# [What is needed]
Locate every line in the items below that contains the word "twine" and copy each one. Case matters.

# [Material for this task]
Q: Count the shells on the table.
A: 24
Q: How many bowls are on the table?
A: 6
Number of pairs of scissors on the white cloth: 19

---

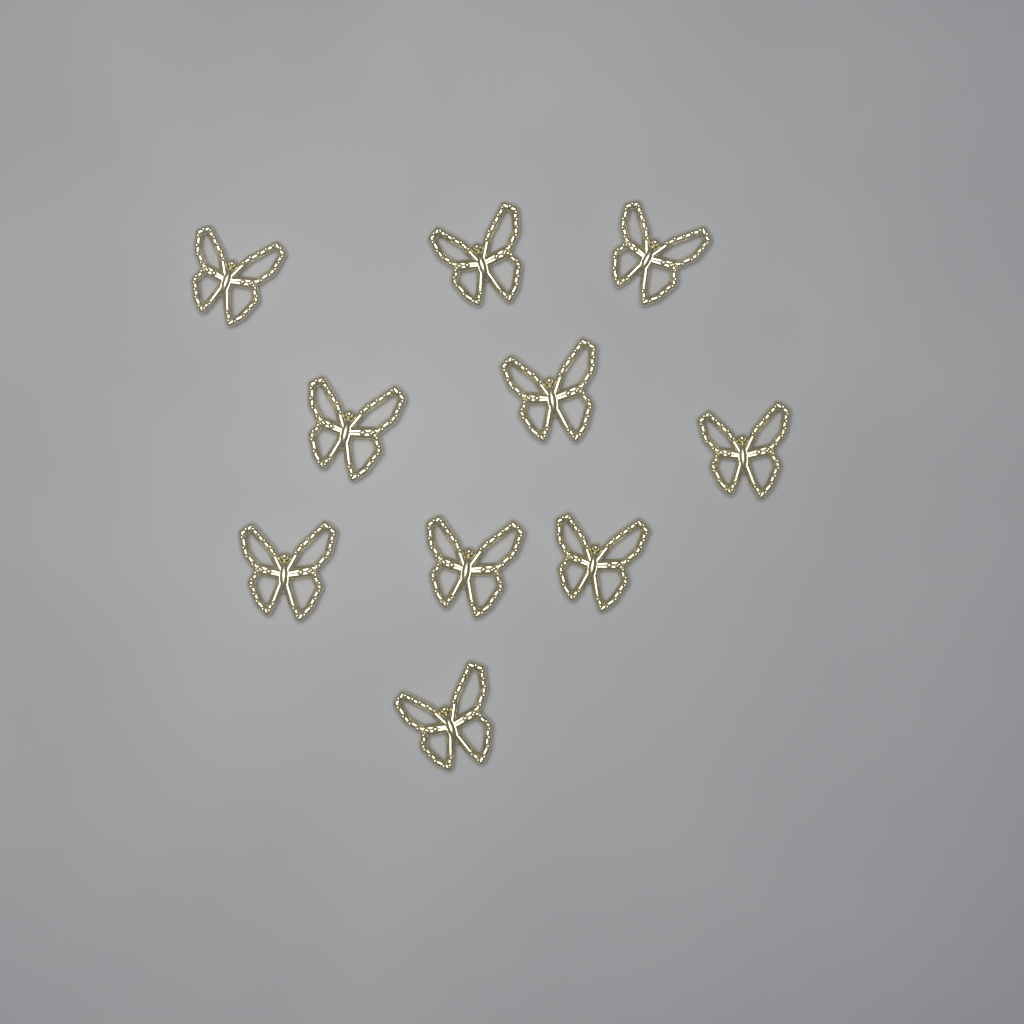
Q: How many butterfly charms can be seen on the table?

...

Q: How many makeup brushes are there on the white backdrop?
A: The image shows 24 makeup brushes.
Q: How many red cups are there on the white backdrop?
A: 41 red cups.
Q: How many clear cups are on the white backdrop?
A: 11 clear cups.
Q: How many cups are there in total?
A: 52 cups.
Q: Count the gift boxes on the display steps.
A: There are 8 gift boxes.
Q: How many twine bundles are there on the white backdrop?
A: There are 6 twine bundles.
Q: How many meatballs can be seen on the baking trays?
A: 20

# [Task solution]
Q: How many twine bundles are there on the white backdrop?
A: There are 6 twine bundles.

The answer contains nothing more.